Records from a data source
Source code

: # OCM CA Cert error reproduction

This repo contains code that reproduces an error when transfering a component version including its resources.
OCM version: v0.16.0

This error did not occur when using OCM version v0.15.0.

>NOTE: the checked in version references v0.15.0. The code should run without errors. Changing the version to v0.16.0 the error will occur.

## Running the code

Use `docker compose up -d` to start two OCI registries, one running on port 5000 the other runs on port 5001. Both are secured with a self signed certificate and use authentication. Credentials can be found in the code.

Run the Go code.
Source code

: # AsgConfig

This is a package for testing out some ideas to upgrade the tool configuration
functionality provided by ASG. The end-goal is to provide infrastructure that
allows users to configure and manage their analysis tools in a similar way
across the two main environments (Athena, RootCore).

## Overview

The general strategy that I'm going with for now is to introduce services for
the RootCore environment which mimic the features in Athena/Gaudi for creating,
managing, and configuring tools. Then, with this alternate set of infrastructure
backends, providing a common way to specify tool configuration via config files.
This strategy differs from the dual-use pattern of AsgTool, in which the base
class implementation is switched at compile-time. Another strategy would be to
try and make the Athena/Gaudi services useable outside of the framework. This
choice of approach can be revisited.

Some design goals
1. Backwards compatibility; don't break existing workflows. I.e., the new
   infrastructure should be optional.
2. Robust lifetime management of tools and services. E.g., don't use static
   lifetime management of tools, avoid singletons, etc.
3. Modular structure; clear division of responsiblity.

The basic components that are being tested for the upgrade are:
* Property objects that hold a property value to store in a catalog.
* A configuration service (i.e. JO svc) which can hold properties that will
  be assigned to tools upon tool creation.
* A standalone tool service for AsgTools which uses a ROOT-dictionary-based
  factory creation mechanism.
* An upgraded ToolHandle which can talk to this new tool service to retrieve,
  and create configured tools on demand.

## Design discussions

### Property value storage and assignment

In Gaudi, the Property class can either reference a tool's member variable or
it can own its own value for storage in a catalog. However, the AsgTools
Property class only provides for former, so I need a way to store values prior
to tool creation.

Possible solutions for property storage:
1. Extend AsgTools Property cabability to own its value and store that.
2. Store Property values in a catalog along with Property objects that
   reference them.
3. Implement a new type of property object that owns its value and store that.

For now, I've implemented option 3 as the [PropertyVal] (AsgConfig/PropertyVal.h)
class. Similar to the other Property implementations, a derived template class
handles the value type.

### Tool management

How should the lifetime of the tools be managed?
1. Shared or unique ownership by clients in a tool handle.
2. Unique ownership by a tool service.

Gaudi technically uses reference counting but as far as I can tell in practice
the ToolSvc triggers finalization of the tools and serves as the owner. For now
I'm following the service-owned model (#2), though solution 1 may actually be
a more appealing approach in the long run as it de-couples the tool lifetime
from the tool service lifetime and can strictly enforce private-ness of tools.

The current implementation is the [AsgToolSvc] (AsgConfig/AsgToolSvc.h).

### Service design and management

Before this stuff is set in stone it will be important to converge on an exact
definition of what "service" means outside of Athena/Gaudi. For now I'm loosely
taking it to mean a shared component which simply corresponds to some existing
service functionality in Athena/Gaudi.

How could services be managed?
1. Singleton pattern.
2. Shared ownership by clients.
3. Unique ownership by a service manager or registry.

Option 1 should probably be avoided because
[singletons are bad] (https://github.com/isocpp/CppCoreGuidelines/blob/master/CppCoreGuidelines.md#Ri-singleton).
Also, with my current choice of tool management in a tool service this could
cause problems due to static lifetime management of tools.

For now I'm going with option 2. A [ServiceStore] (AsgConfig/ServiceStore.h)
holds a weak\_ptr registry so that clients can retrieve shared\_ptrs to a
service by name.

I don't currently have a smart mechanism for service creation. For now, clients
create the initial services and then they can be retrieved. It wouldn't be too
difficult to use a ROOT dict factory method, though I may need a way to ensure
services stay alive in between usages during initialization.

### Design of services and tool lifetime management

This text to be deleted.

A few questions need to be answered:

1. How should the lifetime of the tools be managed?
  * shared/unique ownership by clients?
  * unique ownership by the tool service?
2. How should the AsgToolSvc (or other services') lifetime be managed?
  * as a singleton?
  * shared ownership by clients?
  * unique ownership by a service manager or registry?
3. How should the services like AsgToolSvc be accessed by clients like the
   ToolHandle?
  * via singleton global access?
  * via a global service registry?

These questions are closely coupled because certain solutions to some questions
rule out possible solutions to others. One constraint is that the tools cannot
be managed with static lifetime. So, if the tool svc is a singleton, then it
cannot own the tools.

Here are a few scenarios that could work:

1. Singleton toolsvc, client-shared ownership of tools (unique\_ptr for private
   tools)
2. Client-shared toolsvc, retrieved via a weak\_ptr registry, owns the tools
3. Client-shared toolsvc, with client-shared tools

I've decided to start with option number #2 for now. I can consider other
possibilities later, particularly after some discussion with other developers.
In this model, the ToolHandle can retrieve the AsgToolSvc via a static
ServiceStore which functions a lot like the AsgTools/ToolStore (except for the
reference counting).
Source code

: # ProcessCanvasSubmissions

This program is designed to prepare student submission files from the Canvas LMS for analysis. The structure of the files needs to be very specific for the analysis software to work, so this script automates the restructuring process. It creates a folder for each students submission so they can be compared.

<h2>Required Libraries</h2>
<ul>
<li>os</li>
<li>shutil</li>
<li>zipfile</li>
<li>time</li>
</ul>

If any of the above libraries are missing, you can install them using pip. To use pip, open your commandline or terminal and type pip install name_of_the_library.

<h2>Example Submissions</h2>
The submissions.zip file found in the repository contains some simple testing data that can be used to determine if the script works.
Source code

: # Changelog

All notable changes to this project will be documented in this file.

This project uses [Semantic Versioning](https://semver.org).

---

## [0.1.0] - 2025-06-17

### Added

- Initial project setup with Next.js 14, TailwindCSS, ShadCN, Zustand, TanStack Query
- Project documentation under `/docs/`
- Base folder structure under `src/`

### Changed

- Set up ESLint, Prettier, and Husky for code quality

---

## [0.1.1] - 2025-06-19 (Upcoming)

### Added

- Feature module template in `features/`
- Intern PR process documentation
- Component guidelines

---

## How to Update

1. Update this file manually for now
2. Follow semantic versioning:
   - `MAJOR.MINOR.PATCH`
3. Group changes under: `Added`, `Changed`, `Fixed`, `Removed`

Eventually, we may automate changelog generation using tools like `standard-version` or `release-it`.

■ What to produce
Please lay out the listing above as a Markdown table with two columns, Number and Record line, giving each line of the listing its own row and leaving out blank lines.

■ Expected answer
| Number | Record line |
|---|---|
| 1 | Source code |
| 2 | : # OCM CA Cert error reproduction |
| 3 | This repo contains code that reproduces an error when transfering a component version including its resources. |
| 4 | OCM version: v0.16.0 |
| 5 | This error did not occur when using OCM version v0.15.0. |
| 6 | >NOTE: the checked in version references v0.15.0. The code should run without errors. Changing the version to v0.16.0 the error will occur. |
| 7 | ## Running the code |
| 8 | Use `docker compose up -d` to start two OCI registries, one running on port 5000 the other runs on port 5001. Both are secured with a self signed certificate and use authentication. Credentials can be found in the code. |
| 9 | Run the Go code. |
| 10 | Source code |
| 11 | : # AsgConfig |
| 12 | This is a package for testing out some ideas to upgrade the tool configuration |
| 13 | functionality provided by ASG. The end-goal is to provide infrastructure that |
| 14 | allows users to configure and manage their analysis tools in a similar way |
| 15 | across the two main environments (Athena, RootCore). |
| 16 | ## Overview |
| 17 | The general strategy that I'm going with for now is to introduce services for |
| 18 | the RootCore environment which mimic the features in Athena/Gaudi for creating, |
| 19 | managing, and configuring tools. Then, with this alternate set of infrastructure |
| 20 | backends, providing a common way to specify tool configuration via config files. |
| 21 | This strategy differs from the dual-use pattern of AsgTool, in which the base |
| 22 | class implementation is switched at compile-time. Another strategy would be to |
| 23 | try and make the Athena/Gaudi services useable outside of the framework. This |
| 24 | choice of approach can be revisited. |
| 25 | Some design goals |
| 26 | 1. Backwards compatibility; don't break existing workflows. I.e., the new |
| 27 |    infrastructure should be optional. |
| 28 | 2. Robust lifetime management of tools and services. E.g., don't use static |
| 29 |    lifetime management of tools, avoid singletons, etc. |
| 30 | 3. Modular structure; clear division of responsiblity. |
| 31 | The basic components that are being tested for the upgrade are: |
| 32 | * Property objects that hold a property value to store in a catalog. |
| 33 | * A configuration service (i.e. JO svc) which can hold properties that will |
| 34 |   be assigned to tools upon tool creation. |
| 35 | * A standalone tool service for AsgTools which uses a ROOT-dictionary-based |
| 36 |   factory creation mechanism. |
| 37 | * An upgraded ToolHandle which can talk to this new tool service to retrieve, |
| 38 |   and create configured tools on demand. |
| 39 | ## Design discussions |
| 40 | ### Property value storage and assignment |
| 41 | In Gaudi, the Property class can either reference a tool's member variable or |
| 42 | it can own its own value for storage in a catalog. However, the AsgTools |
| 43 | Property class only provides for former, so I need a way to store values prior |
| 44 | to tool creation. |
| 45 | Possible solutions for property storage: |
| 46 | 1. Extend AsgTools Property cabability to own its value and store that. |
| 47 | 2. Store Property values in a catalog along with Property objects that |
| 48 |    reference them. |
| 49 | 3. Implement a new type of property object that owns its value and store that. |
| 50 | For now, I've implemented option 3 as the [PropertyVal] (AsgConfig/PropertyVal.h) |
| 51 | class. Similar to the other Property implementations, a derived template class |
| 52 | handles the value type. |
| 53 | ### Tool management |
| 54 | How should the lifetime of the tools be managed? |
| 55 | 1. Shared or unique ownership by clients in a tool handle. |
| 56 | 2. Unique ownership by a tool service. |
| 57 | Gaudi technically uses reference counting but as far as I can tell in practice |
| 58 | the ToolSvc triggers finalization of the tools and serves as the owner. For now |
| 59 | I'm following the service-owned model (#2), though solution 1 may actually be |
| 60 | a more appealing approach in the long run as it de-couples the tool lifetime |
| 61 | from the tool service lifetime and can strictly enforce private-ness of tools. |
| 62 | The current implementation is the [AsgToolSvc] (AsgConfig/AsgToolSvc.h). |
| 63 | ### Service design and management |
| 64 | Before this stuff is set in stone it will be important to converge on an exact |
| 65 | definition of what "service" means outside of Athena/Gaudi. For now I'm loosely |
| 66 | taking it to mean a shared component which simply corresponds to some existing |
| 67 | service functionality in Athena/Gaudi. |
| 68 | How could services be managed? |
| 69 | 1. Singleton pattern. |
| 70 | 2. Shared ownership by clients. |
| 71 | 3. Unique ownership by a service manager or registry. |
| 72 | Option 1 should probably be avoided because |
| 73 | [singletons are bad] (https://github.com/isocpp/CppCoreGuidelines/blob/master/CppCoreGuidelines.md#Ri-singleton). |
| 74 | Also, with my current choice of tool management in a tool service this could |
| 75 | cause problems due to static lifetime management of tools. |
| 76 | For now I'm going with option 2. A [ServiceStore] (AsgConfig/ServiceStore.h) |
| 77 | holds a weak\_ptr registry so that clients can retrieve shared\_ptrs to a |
| 78 | service by name. |
| 79 | I don't currently have a smart mechanism for service creation. For now, clients |
| 80 | create the initial services and then they can be retrieved. It wouldn't be too |
| 81 | difficult to use a ROOT dict factory method, though I may need a way to ensure |
| 82 | services stay alive in between usages during initialization. |
| 83 | ### Design of services and tool lifetime management |
| 84 | This text to be deleted. |
| 85 | A few questions need to be answered: |
| 86 | 1. How should the lifetime of the tools be managed? |
| 87 |   * shared/unique ownership by clients? |
| 88 |   * unique ownership by the tool service? |
| 89 | 2. How should the AsgToolSvc (or other services') lifetime be managed? |
| 90 |   * as a singleton? |
| 91 |   * shared ownership by clients? |
| 92 |   * unique ownership by a service manager or registry? |
| 93 | 3. How should the services like AsgToolSvc be accessed by clients like the |
| 94 |    ToolHandle? |
| 95 |   * via singleton global access? |
| 96 |   * via a global service registry? |
| 97 | These questions are closely coupled because certain solutions to some questions |
| 98 | rule out possible solutions to others. One constraint is that the tools cannot |
| 99 | be managed with static lifetime. So, if the tool svc is a singleton, then it |
| 100 | cannot own the tools. |
| 101 | Here are a few scenarios that could work: |
| 102 | 1. Singleton toolsvc, client-shared ownership of tools (unique\_ptr for private |
| 103 |    tools) |
| 104 | 2. Client-shared toolsvc, retrieved via a weak\_ptr registry, owns the tools |
| 105 | 3. Client-shared toolsvc, with client-shared tools |
| 106 | I've decided to start with option number #2 for now. I can consider other |
| 107 | possibilities later, particularly after some discussion with other developers. |
| 108 | In this model, the ToolHandle can retrieve the AsgToolSvc via a static |
| 109 | ServiceStore which functions a lot like the AsgTools/ToolStore (except for the |
| 110 | reference counting). |
| 111 | Source code |
| 112 | : # ProcessCanvasSubmissions |
| 113 | This program is designed to prepare student submission files from the Canvas LMS for analysis. The structure of the files needs to be very specific for the analysis software to work, so this script automates the restructuring process. It creates a folder for each students submission so they can be compared. |
| 114 | <h2>Required Libraries</h2> |
| 115 | <ul> |
| 116 | <li>os</li> |
| 117 | <li>shutil</li> |
| 118 | <li>zipfile</li> |
| 119 | <li>time</li> |
| 120 | </ul> |
| 121 | If any of the above libraries are missing, you can install them using pip. To use pip, open your commandline or terminal and type pip install name_of_the_library. |
| 122 | <h2>Example Submissions</h2> |
| 123 | The submissions.zip file found in the repository contains some simple testing data that can be used to determine if the script works. |
| 124 | Source code |
| 125 | : # Changelog |
| 126 | All notable changes to this project will be documented in this file. |
| 127 | This project uses [Semantic Versioning](https://semver.org). |
| 128 | --- |
| 129 | ## [0.1.0] - 2025-06-17 |
| 130 | ### Added |
| 131 | - Initial project setup with Next.js 14, TailwindCSS, ShadCN, Zustand, TanStack Query |
| 132 | - Project documentation under `/docs/` |
| 133 | - Base folder structure under `src/` |
| 134 | ### Changed |
| 135 | - Set up ESLint, Prettier, and Husky for code quality |
| 136 | --- |
| 137 | ## [0.1.1] - 2025-06-19 (Upcoming) |
| 138 | ### Added |
| 139 | - Feature module template in `features/` |
| 140 | - Intern PR process documentation |
| 141 | - Component guidelines |
| 142 | --- |
| 143 | ## How to Update |
| 144 | 1. Update this file manually for now |
| 145 | 2. Follow semantic versioning: |
| 146 |    - `MAJOR.MINOR.PATCH` |
| 147 | 3. Group changes under: `Added`, `Changed`, `Fixed`, `Removed` |
| 148 | Eventually, we may automate changelog generation using tools like `standard-version` or `release-it`. |